During examination, his temperature is 38.2ºC, heart rate is 102/min and regular, blood pressure is 110/70 mmHg, and saturations are 92% air. Fine bibasal crackles are heard on chest auscultation, and his arterial blood gas shows a type 1 respiratory failure. Bilateral pulmonary infiltrates are seen on his chest x-ray. He is treated with intravenous antibiotics, but his condition worsens after two days of admission, and he requires continuous positive airway pressure (CPAP). The beta glucan test and urinary antigens are negative. The patient reports experiencing blurred vision, flashing lights, and spots in his right eye.

What is the most likely diagnosis?

MRCP2-2924

A 16-year-old male presents to the infectious disease department with a fever, sore throat, and swollen lymph nodes. He has been feeling unwell for the past three days and noticed some yellowing of his eyes. Upon routine blood testing, the following results were obtained:

– Bilirubin: 55 µmol/l
– ALP: 54 u/l
– ALT: 402 u/l
– AST: 188 u/l
– γGT: 17 u/l
– Albumin: 43 g/l

The patient denies any history of travel or sexual activity and has never used intravenous drugs. What is the most likely causative organism?

MRCP2-2925

A 16 year old girl arrives at the emergency department with her worried mother. She was born and raised in England, but her parents come from a rural rice farming community in China. She recently returned from a trip to China where she had close contact with dogs, sheep, and pigs on her family’s farm. She had been taking Mefloquine for malaria prevention during her travels.

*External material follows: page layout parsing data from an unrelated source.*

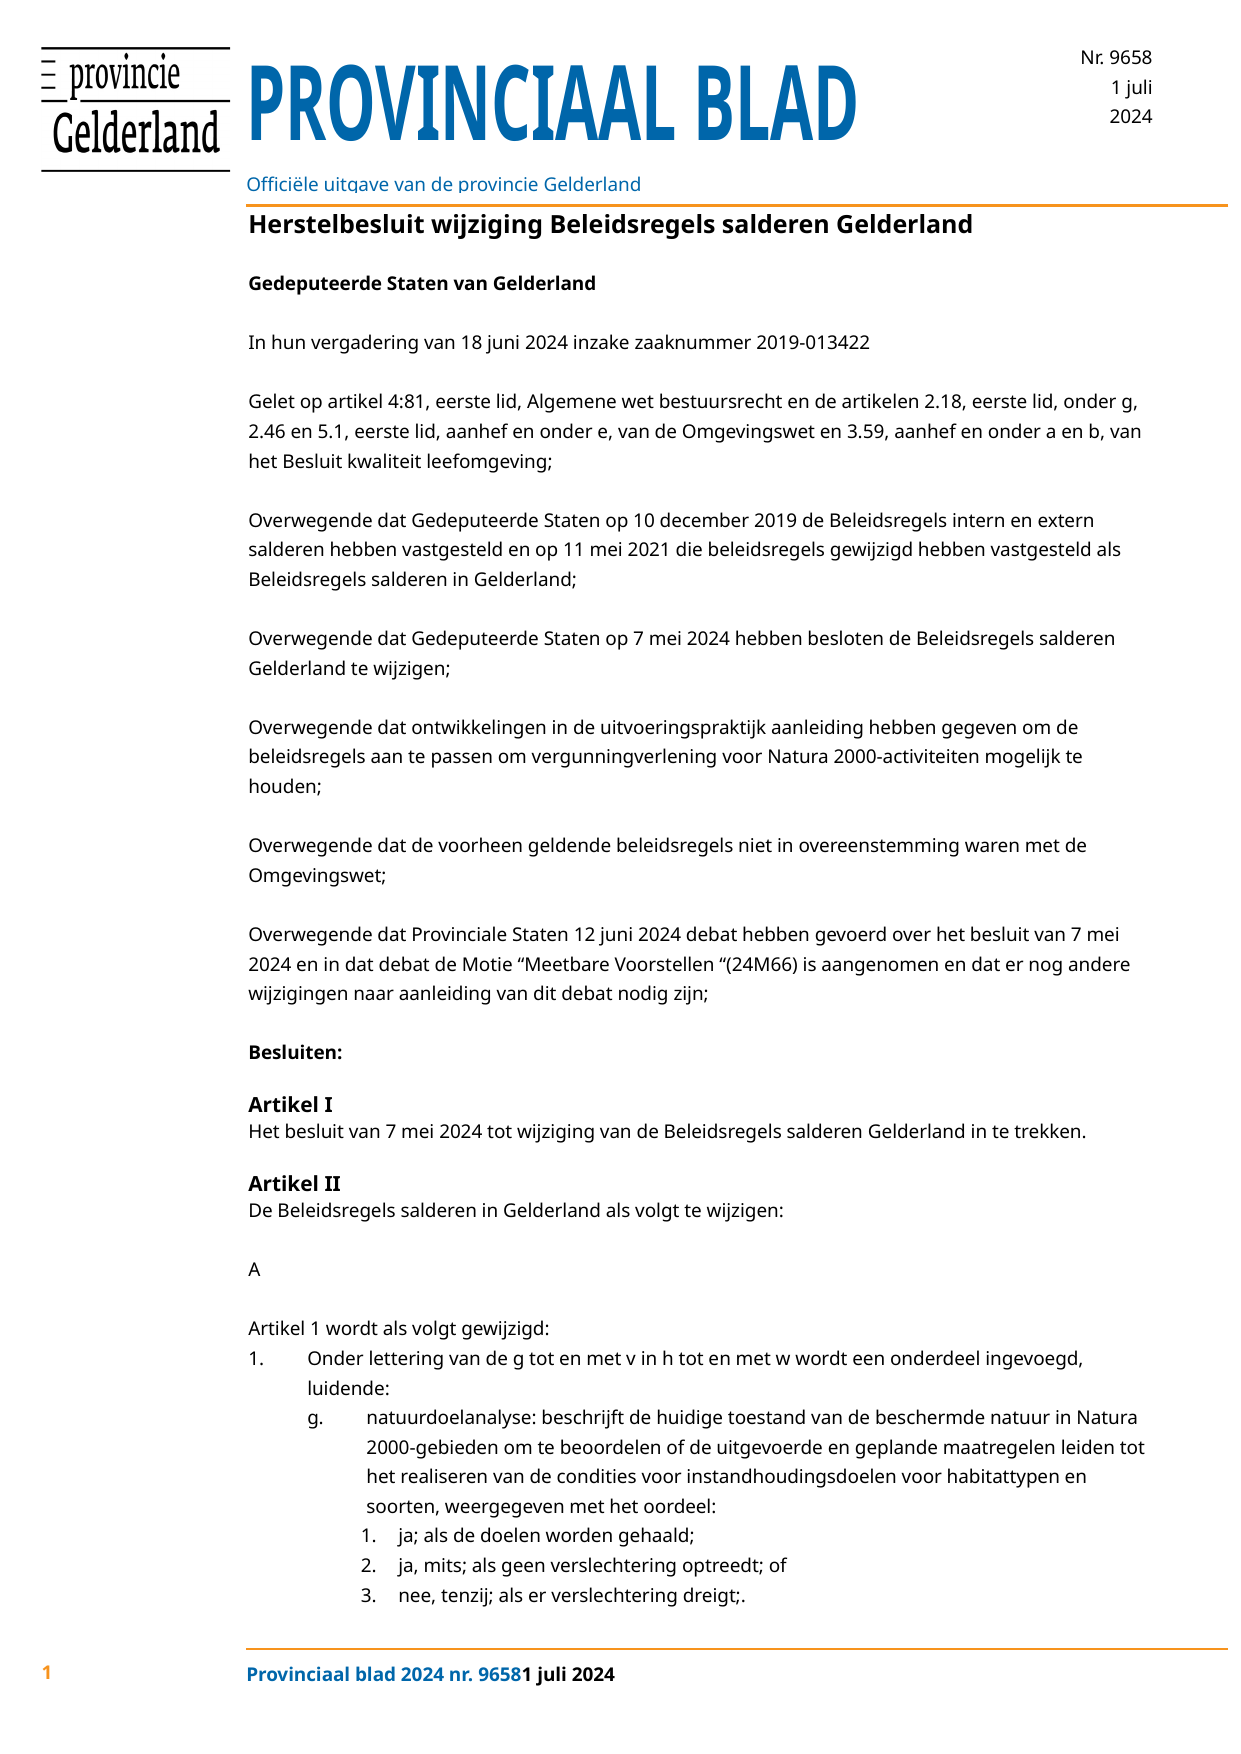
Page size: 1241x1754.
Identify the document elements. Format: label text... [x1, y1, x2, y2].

text Artikel 1 wordt als volgt gewijzigd: [248, 1316, 1152, 1341]
text A [248, 1256, 1152, 1282]
list ja; als de doelen worden gehaald; [361, 1523, 1152, 1548]
text Artikel II [248, 1169, 1152, 1197]
text Overwegende dat de voorheen geldende beleidsregels niet in overeenstemming waren met de Omgevingswet; [248, 832, 1152, 888]
text Overwegende dat ontwikkelingen in de uitvoeringspraktijk aanleiding hebben gegeven om de beleidsregels aan te passen om vergunningverlening voor Natura 2000-activiteiten mogelijk te houden; [248, 714, 1152, 799]
text Gelet op artikel 4:81, eerste lid, Algemene wet bestuursrecht en de artikelen 2.18, eerste lid, onder g, 2.46 en 5.1, eerste lid, aanhef en onder e, van de Omgevingswet en 3.59, aanhef en onder a en b, van het Besluit kwaliteit leefomgeving; [248, 389, 1152, 473]
text Het besluit van 7 mei 2024 tot wijziging van de Beleidsregels salderen Gelderland in te trekken. [248, 1118, 1152, 1144]
text Overwegende dat Gedeputeerde Staten op 10 december 2019 de Beleidsregels intern en extern salderen hebben vastgesteld en op 11 mei 2021 die beleidsregels gewijzigd hebben vastgesteld als Beleidsregels salderen in Gelderland; [248, 507, 1152, 592]
text De Beleidsregels salderen in Gelderland als volgt te wijzigen: [248, 1197, 1152, 1223]
list ja, mits; als geen verslechtering optreedt; of [361, 1552, 1152, 1578]
list natuurdoelanalyse: beschrijft de huidige toestand van de beschermde natuur in Natura 2000-gebieden om te beoordelen of de uitgevoerde en geplande maatregelen leiden tot het realiseren van de condities voor instandhoudingsdoelen voor habitattypen en soorten, weergegeven met het oordeel: [307, 1404, 1152, 1519]
text Besluiten: [248, 1039, 1152, 1065]
text Overwegende dat Provinciale Staten 12 juni 2024 debat hebben gevoerd over het besluit van 7 mei 2024 en in dat debat de Motie “Meetbare Voorstellen “(24M66) is aangenomen en dat er nog andere wijzigingen naar aanleiding van dit debat nodig zijn; [248, 921, 1152, 1006]
picture [41, 47, 231, 172]
list nee, tenzij; als er verslechtering dreigt;. [361, 1582, 1152, 1607]
text Herstelbesluit wijziging Beleidsregels salderen Gelderland [248, 207, 1152, 241]
text Overwegende dat Gedeputeerde Staten op 7 mei 2024 hebben besloten de Beleidsregels salderen Gelderland te wijzigen; [248, 625, 1152, 681]
text Artikel I [248, 1090, 1152, 1118]
text In hun vergadering van 18 juni 2024 inzake zaaknummer 2019-013422 [248, 329, 1152, 355]
text Gedeputeerde Staten van Gelderland [248, 270, 1152, 296]
list Onder lettering van de g tot en met v in h tot en met w wordt een onderdeel ingevoegd, luidende: [248, 1345, 1152, 1400]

Yesterday, she complained of a fever and headache, and today she is confused and disoriented. She has no history of medical problems, has received all of her UK immunizations, and is a successful student and active member of her college’s canoe club. She has no known allergies.

During the examination, she is febrile at 38.9°C but stable in terms of her blood pressure and heart rate. She appears confused and has difficulty walking. It is challenging to examine her cranial nerves, but there are no obvious abnormalities. She has normal strength but increased tone in her arms, which is more pronounced on the left side, and hyperreflexia on both sides. During the consultation, she has several involuntary writhing movements in her upper limbs.

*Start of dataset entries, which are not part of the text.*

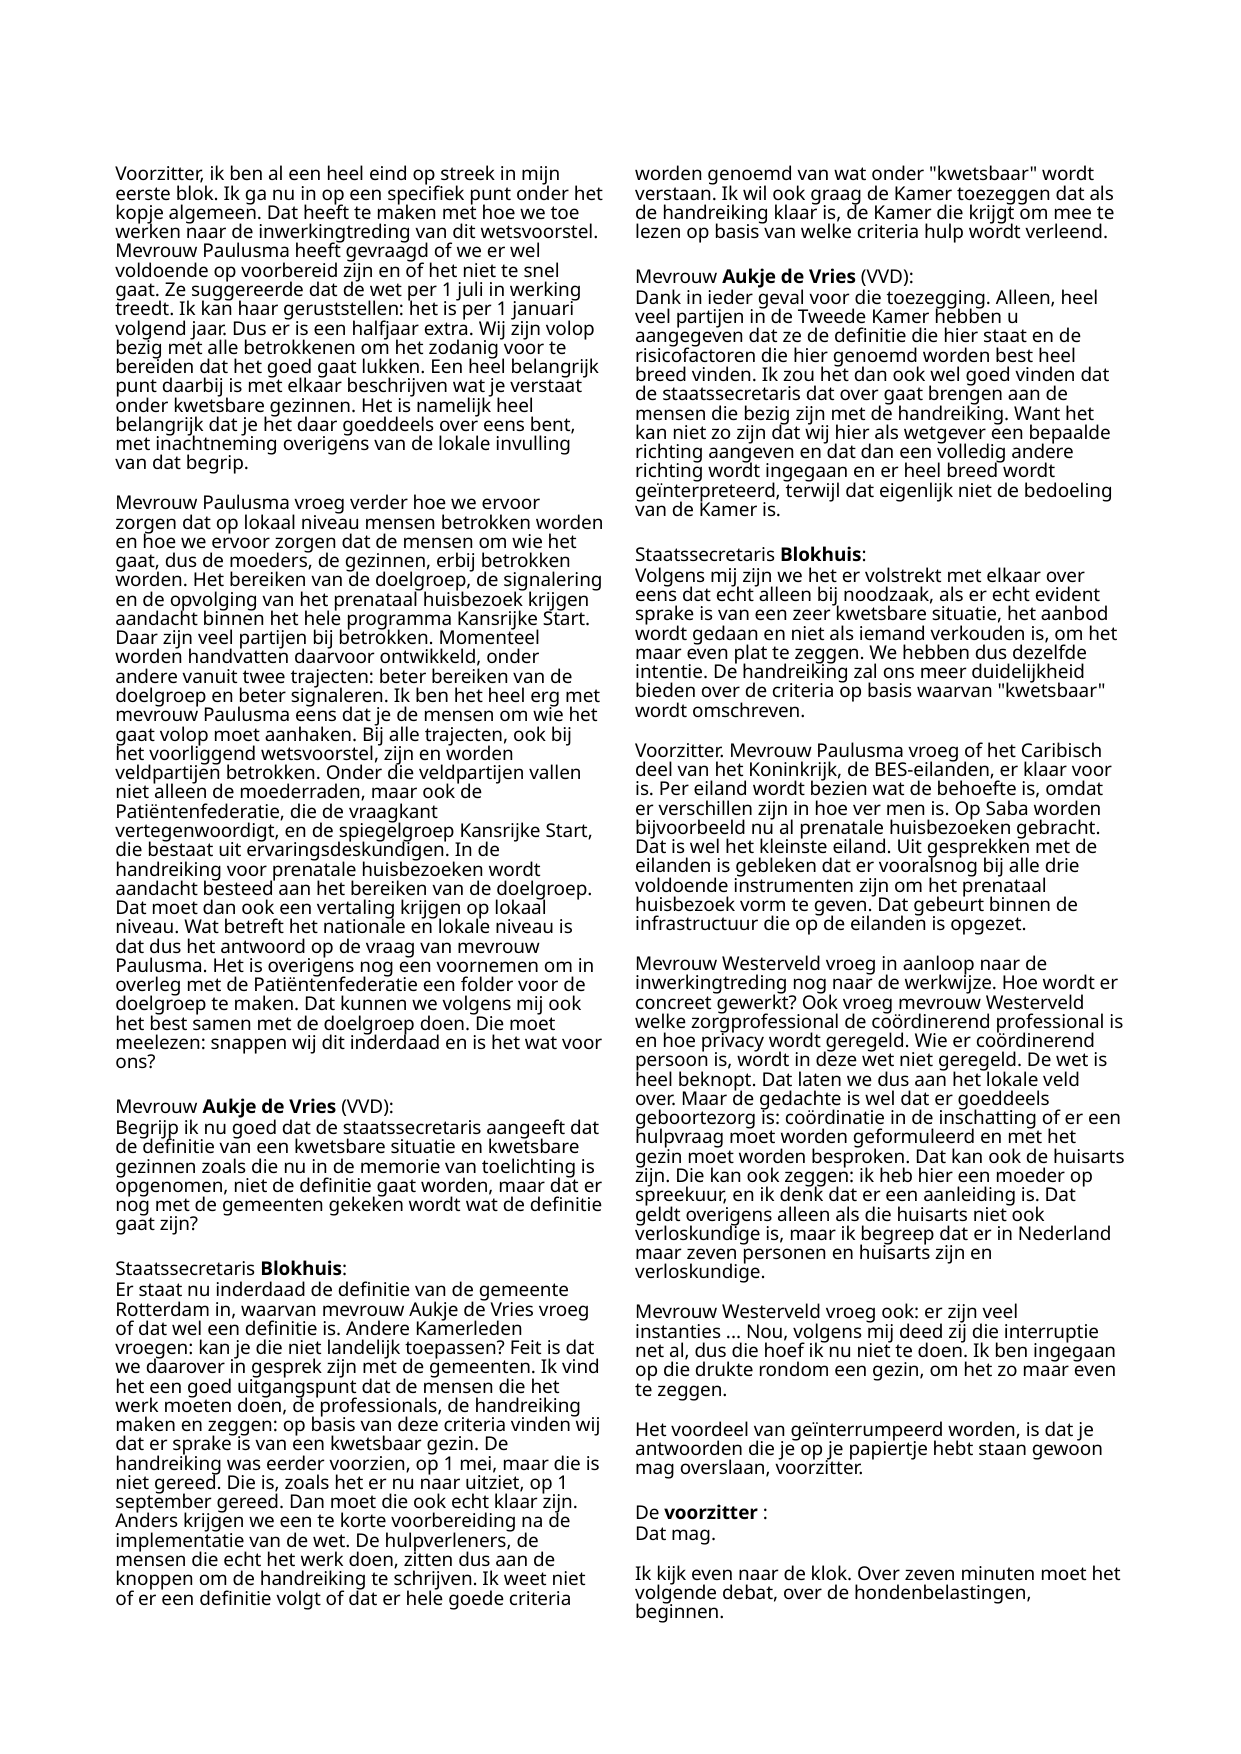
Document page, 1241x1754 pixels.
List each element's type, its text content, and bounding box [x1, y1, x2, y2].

text worden genoemd van wat onder "kwetsbaar" wordt verstaan. Ik wil ook graag de Kamer toezeggen dat als de handreiking klaar is, de Kamer die krijgt om mee te lezen op basis van welke criteria hulp wordt verleend. [635, 165, 1125, 242]
text Begrijp ik nu goed dat de staatssecretaris aangeeft dat de definitie van een kwetsbare situatie en kwetsbare gezinnen zoals die nu in de memorie van toelichting is opgenomen, niet de definitie gaat worden, maar dat er nog met de gemeenten gekeken wordt wat de definitie gaat zijn? [115, 1119, 605, 1235]
text Voorzitter. Mevrouw Paulusma vroeg of het Caribisch deel van het Koninkrijk, de BES-eilanden, er klaar voor is. Per eiland wordt bezien wat de behoefte is, omdat er verschillen zijn in hoe ver men is. Op Saba worden bijvoorbeeld nu al prenatale huisbezoeken gebracht. Dat is wel het kleinste eiland. Uit gesprekken met de eilanden is gebleken dat er vooralsnog bij alle drie voldoende instrumenten zijn om het prenataal huisbezoek vorm te geven. Dat gebeurt binnen de infrastructuur die op de eilanden is opgezet. [635, 742, 1125, 934]
text Mevrouw Aukje de Vries (VVD): [115, 1093, 605, 1119]
text Voorzitter, ik ben al een heel eind op streek in mijn eerste blok. Ik ga nu in op een specifiek punt onder het kopje algemeen. Dat heeft te maken met hoe we toe werken naar de inwerkingtreding van dit wetsvoorstel. Mevrouw Paulusma heeft gevraagd of we er wel voldoende op voorbereid zijn en of het niet te snel gaat. Ze suggereerde dat de wet per 1 juli in werking treedt. Ik kan haar geruststellen: het is per 1 januari volgend jaar. Dus er is een halfjaar extra. Wij zijn volop bezig met alle betrokkenen om het zodanig voor te bereiden dat het goed gaat lukken. Een heel belangrijk punt daarbij is met elkaar beschrijven wat je verstaat onder kwetsbare gezinnen. Het is namelijk heel belangrijk dat je het daar goeddeels over eens bent, met inachtneming overigens van de lokale invulling van dat begrip. [115, 165, 605, 474]
text Dat mag. [635, 1525, 1125, 1544]
text Staatssecretaris Blokhuis: [635, 541, 1125, 567]
text Staatssecretaris Blokhuis: [115, 1256, 605, 1281]
text Mevrouw Westerveld vroeg in aanloop naar de inwerkingtreding nog naar de werkwijze. Hoe wordt er concreet gewerkt? Ook vroeg mevrouw Westerveld welke zorgprofessional de coördinerend professional is en hoe privacy wordt geregeld. Wie er coördinerend persoon is, wordt in deze wet niet geregeld. De wet is heel beknopt. Dat laten we dus aan het lokale veld over. Maar de gedachte is wel dat er goeddeels geboortezorg is: coördinatie in de inschatting of er een hulpvraag moet worden geformuleerd en met het gezin moet worden besproken. Dat kan ook de huisarts zijn. Die kan ook zeggen: ik heb hier een moeder op spreekuur, en ik denk dat er een aanleiding is. Dat geldt overigens alleen als die huisarts niet ook verloskundige is, maar ik begreep dat er in Nederland maar zeven personen en huisarts zijn en verloskundige. [635, 955, 1125, 1283]
text Volgens mij zijn we het er volstrekt met elkaar over eens dat echt alleen bij noodzaak, als er echt evident sprake is van een zeer kwetsbare situatie, het aanbod wordt gedaan en niet als iemand verkouden is, om het maar even plat te zeggen. We hebben dus dezelfde intentie. De handreiking zal ons meer duidelijkheid bieden over de criteria op basis waarvan "kwetsbaar" wordt omschreven. [635, 567, 1125, 721]
text Het voordeel van geïnterrumpeerd worden, is dat je antwoorden die je op je papiertje hebt staan gewoon mag overslaan, voorzitter. [635, 1421, 1125, 1478]
text Ik kijk even naar de klok. Over zeven minuten moet het volgende debat, over de hondenbelastingen, beginnen. [635, 1565, 1125, 1623]
text Mevrouw Aukje de Vries (VVD): [635, 263, 1125, 289]
text Mevrouw Westerveld vroeg ook: er zijn veel instanties ... Nou, volgens mij deed zij die interruptie net al, dus die hoef ik nu niet te doen. Ik ben ingegaan op die drukte rondom een gezin, om het zo maar even te zeggen. [635, 1303, 1125, 1400]
text Mevrouw Paulusma vroeg verder hoe we ervoor zorgen dat op lokaal niveau mensen betrokken worden en hoe we ervoor zorgen dat de mensen om wie het gaat, dus de moeders, de gezinnen, erbij betrokken worden. Het bereiken van de doelgroep, de signalering en de opvolging van het prenataal huisbezoek krijgen aandacht binnen het hele programma Kansrijke Start. Daar zijn veel partijen bij betrokken. Momenteel worden handvatten daarvoor ontwikkeld, onder andere vanuit twee trajecten: beter bereiken van de doelgroep en beter signaleren. Ik ben het heel erg met mevrouw Paulusma eens dat je de mensen om wie het gaat volop moet aanhaken. Bij alle trajecten, ook bij het voorliggend wetsvoorstel, zijn en worden veldpartijen betrokken. Onder die veldpartijen vallen niet alleen de moederraden, maar ook de Patiëntenfederatie, die de vraagkant vertegenwoordigt, en de spiegelgroep Kansrijke Start, die bestaat uit ervaringsdeskundigen. In de handreiking voor prenatale huisbezoeken wordt aandacht besteed aan het bereiken van de doelgroep. Dat moet dan ook een vertaling krijgen op lokaal niveau. Wat betreft het nationale en lokale niveau is dat dus het antwoord op de vraag van mevrouw Paulusma. Het is overigens nog een voornemen om in overleg met de Patiëntenfederatie een folder voor de doelgroep te maken. Dat kunnen we volgens mij ook het best samen met de doelgroep doen. Die moet meelezen: snappen wij dit inderdaad en is het wat voor ons? [115, 494, 605, 1072]
text Dank in ieder geval voor die toezegging. Alleen, heel veel partijen in de Tweede Kamer hebben u aangegeven dat ze de definitie die hier staat en de risicofactoren die hier genoemd worden best heel breed vinden. Ik zou het dan ook wel goed vinden dat de staatssecretaris dat over gaat brengen aan de mensen die bezig zijn met de handreiking. Want het kan niet zo zijn dat wij hier als wetgever een bepaalde richting aangeven en dat dan een volledig andere richting wordt ingegaan en er heel breed wordt geïnterpreteerd, terwijl dat eigenlijk niet de bedoeling van de Kamer is. [635, 289, 1125, 520]
text De voorzitter : [635, 1499, 1125, 1525]
text Er staat nu inderdaad de definitie van de gemeente Rotterdam in, waarvan mevrouw Aukje de Vries vroeg of dat wel een definitie is. Andere Kamerleden vroegen: kan je die niet landelijk toepassen? Feit is dat we daarover in gesprek zijn met de gemeenten. Ik vind het een goed uitgangspunt dat de mensen die het werk moeten doen, de professionals, de handreiking maken en zeggen: op basis van deze criteria vinden wij dat er sprake is van een kwetsbaar gezin. De handreiking was eerder voorzien, op 1 mei, maar die is niet gereed. Die is, zoals het er nu naar uitziet, op 1 september gereed. Dan moet die ook echt klaar zijn. Anders krijgen we een te korte voorbereiding na de implementatie van de wet. De hulpverleners, de mensen die echt het werk doen, zitten dus aan de knoppen om de handreiking te schrijven. Ik weet niet of er een definitie volgt of dat er hele goede criteria [115, 1281, 605, 1609]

A CT scan reveals hypodensity in the thalami and basal ganglia bilaterally, with more pronounced effects on the left side. A lumbar puncture shows lymphocytic cerebrospinal fluid with elevated protein levels.

What is the most probable diagnosis?

MRCP2-2926

A 49-year-old farmer presents with a three-day history of headache, fever, and vomiting. He has been undergoing chemotherapy for mantle cell lymphoma and completed his fourth cycle three days ago. Despite his treatment, he has continued to work on his dairy farm. He has no significant medical history, does not smoke or drink. On examination, the patient is lethargic and has a fever of 38.6 degrees. There are no rashes on his skin, but he displays neck stiffness and photophobia. A neurological examination is not possible, but there is no obvious facial asymmetry, and the patient is moving all four limbs. Both plantars are downgoing.

Blood tests reveal:

– Hb 98 g/l
– Platelets 78 * 109/l
– WBC 0.9 * 109/l
– Neutrophils 0.3 * 109/l
– Na+ 146 mmol/l
– K+ 4.3 mmol/l
– Urea 8 mmol/l
– Creatinine 99 µmol/l
– CRP 170 mg/l

A lumbar puncture is performed, and the cerebrospinal fluid examination shows:

– WCC 200 x 106/litre (70% neutrophil 25% lymphocytes)
– RBC 4 x 106/litre
– Glucose 1.7 mmol/l (normal 3.3-4.4 mmol/l)
– Microscopy No organisms on gram stain
– Appearance cloudy

The patient is immediately started on intravenous ceftriaxone for suspected bacterial meningitis. After 48 hours, blood and cerebrospinal fluid cultures are still pending, and the patient’s clinical state has not changed. What is an appropriate additional therapy?

MRCP2-2927

A 35-year-old woman presents to the Emergency Department. She has just returned from her trip to Thailand and is worried about the risk of contracting rabies. She had a minor bite from a stray dog while on her trip, but she immediately cleaned the wound. She has no past medical history and takes no regular medications. On examination, all of her vital signs are within normal limits and the wound has healed.
What is the best course of action to manage this patient’s risk of rabies?